My one major regret from last year’s three week sojourn to Southern Africa was that I didn’t get a chance to fish for bass. I know that seems odd because even though they’re spread all over the globe bass seem to be the quintessentially American sportfish and I live in their home territory. Nevertheless, I always want to be on the forefront of both emerging fisheries and fisheries that are peaking and countries like Botswana and Mozambique seem primed to explode as destinations for the well-heeled bass traveler. I was glad that I got a chance to go to Falcon before the masses discovered it, and I hope to go to Rayburn this fall while it’s on the upswing, but Africa is a whole different bag of Senkos.

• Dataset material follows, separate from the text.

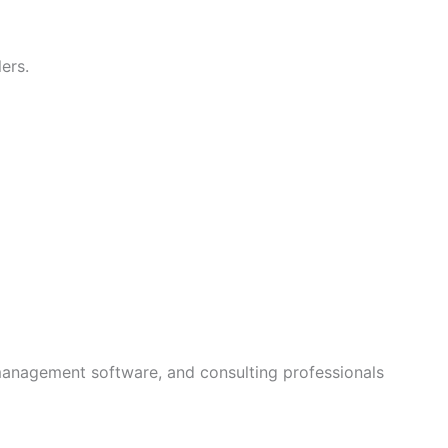
ers.
management software, and consulting professionals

While bass have been there for decades, I’d assume that issues related to access to many of the prime waters make many of their fisheries akin to what America’s great reservoirs were during the 50s and 60s.
I’d already wanted to go back to the continent because even in 3 weeks we saw only very small slivers of five countries – South Africa, Botswana, Namibia, Zimbabwe and Zambia – but my friend George Robey’s article in the latest issue of Bassmaster entitled “The Wildest Bass Destination on Earth” transformed it from a “some day down the road” event to something that I need to make happen.
It’ll probably be a few years until I’ve saved the Dollars/Rand and vacation time necessary to get there to chase big’uns (what’s a 10 pounder in kilograms?), but I won’t rest until I land an 8-pounder with a hippo off my port side and a croc off the starboard.